The Panoptic also gives fantastic wide views. Because the exit pupil is smaller, my slight astigmatism is less of a factor. In the Pronto, stars are sharp across the entire field of view. The field is flat, with far less pincushion than I had been led to believe from the reports scattered across the Internet. Actually, it was only noticeable because I looked for it; I would not have noticed it otherwise. The Pan is not as tolerant as the XL is as far as blackouts are concerned; eye placement is more critical. Because the eyecup does not extend, it can be difficult to keep your eye in the proper position, which may lead to some slight kidney beaning. Please note that this does not mean that the Pan is difficult to view through, only that it is not quite as comfortable as the Pentax .On the other hand, there was noticeably more contrast in the Panoptic.
The true FOV seemed much smaller, until I did a few careful measurements. I found that while the true field of view of the XL specs out larger, the actual FOV of the Panoptic was nearly as large. I did not think there would be as large a difference between 65 deg and 68 deg as there was. I must admit, the apparent field of view in the Panoptic was larger than I expected. There is defiantly more of a WOW! feeling with the Panoptic (more intimate). Although the 40 takes in slightly more sky, images are larger in the 35, and the sky background is noticeably darker. I could constantly acquire slightly fainter stars in the Panoptic. Once I knew they were there, I could usually see them by averted vision in the XL, but I needed the Panoptic to spot them the first time. Star colors seemed slightly stronger in the Panoptic as well. Images were also slightly sharper both on and off axis.

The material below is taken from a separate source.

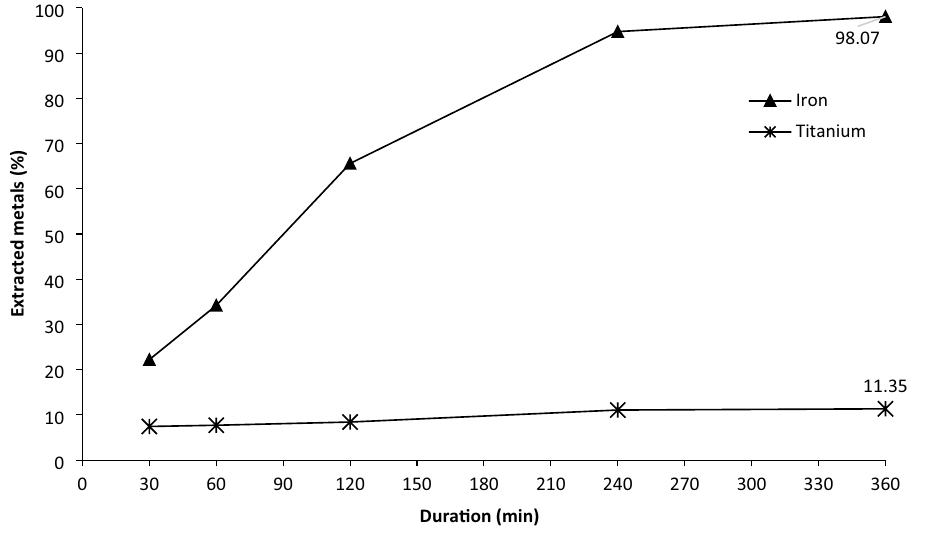
Figure 7. Profiles of extracted iron and co-extracted titanium during the leaching of pre-oxidised ilmenite at the optimum condition: [HCl] = 6 M, T = 80 °C, S/L = 1/20 g/ml, size fraction = 44–74 µm, duration = 6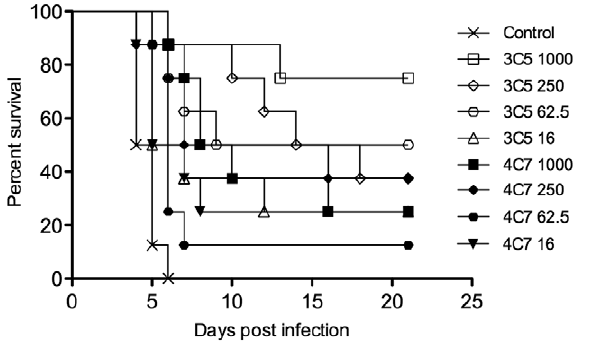
Figure 3. Protection in passively immunized mice following i.n. challenge with B. pseudomallei strain K96243. mAbs were administered by the i.p. route at the doses ( m g) listed. Intranasal challenge was performed 18 h later with 2 LD 50 of B. pseudomallei . Mice were monitored for 21 days. Control mice were treated with 1 mg of an irrelevant IgG3 mAb. p values of survival vs. controls are listed in Table 1.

Before I close, take notice of how often I use the word slight. The two are that close. Before I started this review, for some reason (probably based on the cost - we always assume that more expensive means better) I assumed that the Panoptic would be a much better eyepiece. I was surprised to find how little the Pentax actually gave up to it. The XL is lighter, has less pincushion and a larger TFOV. On the other hand, images possessed more contrast in the Panoptic. Skies were darker and images larger. I was able to consistently detect fainter stars with the 35. I also found the exit pupil to be closer to my optimum with the Pan, but that is a personal thing.
They are both fantastic eyepieces. In the end, it largely comes down to personal preference. This is a tougher
call than I had expected, but for me, the Panoptic pulls slightly ahead, unless the difference in cost is a factor.I
did wind up selling the XL, and I am sure that the new owner will be very happy with it.